Solidarity, the trade union operating on the right wing of our national body politic, is failing to deracialise white labour politics.

Their recent complaint against the SA Airways (SAA) cadet pilot programme’s transformation efforts only serve to make the union a stain on the fabric of our history.

Here are the facts, if you missed them: out of the 5?200 applicants for SAA’s cadet pilot programme, only 40 candidates made it to final selection from a shortlist of 271.

These included 10 African men and four women, nine coloured men and one woman, seven Indian men and two women, and seven white women. In response to this selection, Solidarity cried racism.

They complained that the national carrier’s focus on selecting candidates from previously disadvantaged groups is racist because it didn’t include white males. But they don’t complain about the fact that, presently, 85% of SAA’s pilots are reportedly white, and that 90% of these are men.

The numbers show clearly what should be done to transform the aviation sector, even if Solidarity can’t seem to add them up.

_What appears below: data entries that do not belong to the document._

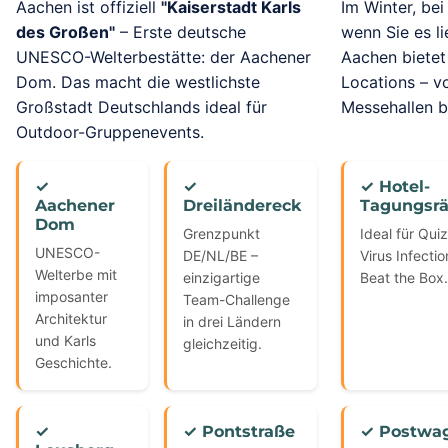
Aachen ist offiziell
"Kaiserstadt Karls
Im Winter, be
des Großen"
– Erste deutsche
wenn Sie es 
UNESCO-Welterbestätte: der Aachener
Aachen bietet
Dom. Das macht die westlichste
Locations – v
Großstadt Deutschlands ideal für
Messehallen b
Outdoor-Gruppenevents.
✓
✓
✓ Hotel-
Aachener
Dreiländereck
Tagungsr
Dom
Grenzpunkt
Ideal für Qui
UNESCO-
DE/NL/BE –
Virus Infecti
Welterbe mit
einzigartige
Beat the Box.
imposanter
Team-Challenge
Architektur
in drei Ländern
und Karls
gleichzeitig.
Geschichte.
✓
✓ Pontstraße
✓ Postwa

Solidarity’s cries only function to keep labour racialised, in opposition to the national agenda of fighting racism.

The debacle may help us understand how the white working class helped sustain apartheid by insisting on their whiteness as a group, thanks to formations like Solidarity.

I contend that darkies overcame their racial identity for the good of the nation when they embraced Indians, coloureds and Chinese into the bracket of blackness.

This is all thanks to the black consciousness movement, and its dictums such as “blacks can’t be racists” and “black is not a matter of pigmentation, but a reflection of a mental attitude”.

The whole thing shored up race and racism in South Africa as a white problem.

I’m reminded of writer David Roediger’s magnum opus, The Wages Of Whiteness: Race and the Making of the American Working Class, which investigates not just how the US’ white working class at critical junctures is manipulated into racism, but that it comes to think of itself and its interests as white.

I contend that in our collective haste to blame National Party leaders for racial oppression and apartheid, we may have failed to consider how that system of white supremacy was, in part, a creation of the white working class, represented today by the likes of Solidarity.

They reminded me that, at our darkest moment, white labour didn’t just receive racist ideas, but embraced, adopted and, at times, murderously acted upon those ideas.

This may be a tough dialogue, but we must cleanse its dirty dashikis.